# Trigon 190 Planted tank at various stages including re-scape



## REDSTEVEO (28 Apr 2008)

Here are a few photo's of my experiments with planting a Trigon 190 tank.

Also some shots of my Blue Diamond  Discus in a previous setup.

I apologise for the slight fuzziness in one or two of the photos. Also for the lack of backing and appearance of cables (I was waiting for a tailor made backing to arrive)

Steve.

Stage 1 semi dry scape.





Banking up the substrate using the dam method.




Straight after planting.




A month later and the Glossistigma has gone wild.








Several variations later












Discus and another variation.








My first attempt at creating a discus biotope in my previous tank using mangrove roots and plants.

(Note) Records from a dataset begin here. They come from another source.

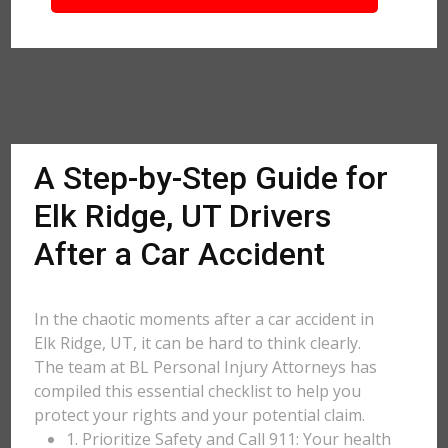
A Step-by-Step Guide for
Elk Ridge, UT Drivers
After a Car Accident
In the chaotic moments after a car accident in
Elk Ridge, UT, it can be hard to think clearly.
The team at BL Personal Injury Attorneys has
compiled this essential checklist to help you
protect your rights and your potential claim.
1. Prioritize Safety and Call 911: Your health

This picture courtesy of Alan from Caergwle









I never saw cardinals looking happier.


----------



## TDI-line (29 Apr 2008)

Looks very nice, espicially like the glosso setup.


----------



## Aeropars (29 Apr 2008)

You must spend a fortune on tanks and their setups!


----------



## REDSTEVEO (29 Apr 2008)

Aeropars said:
			
		

> You must spend a fortune on tanks and their setups!



Yes sort of but over a long period of time. I don't play golf, drive expensive cars, drink copious amounts of alcohol and if I had never started keeping fish and planted tanks probably would have paid my mortgage off by now!!

Still it keeps me happy I suppose. 

ps my star sign is Aquarius, I wonder if that has got anything to do with it.

Cheers,

Steve.


----------



## Lisa_Perry75 (29 Apr 2008)

The last few pics I see elements of TGM show tanks  Loving the tanks. The rocks look good.


----------



## Allanhep (12 Apr 2018)

Nice setup on the trigon 190, can I ask what your equipment setup is as I am currently trying a planted trigon 190 but don't think my tri spec led is strong enough to support plant growth


----------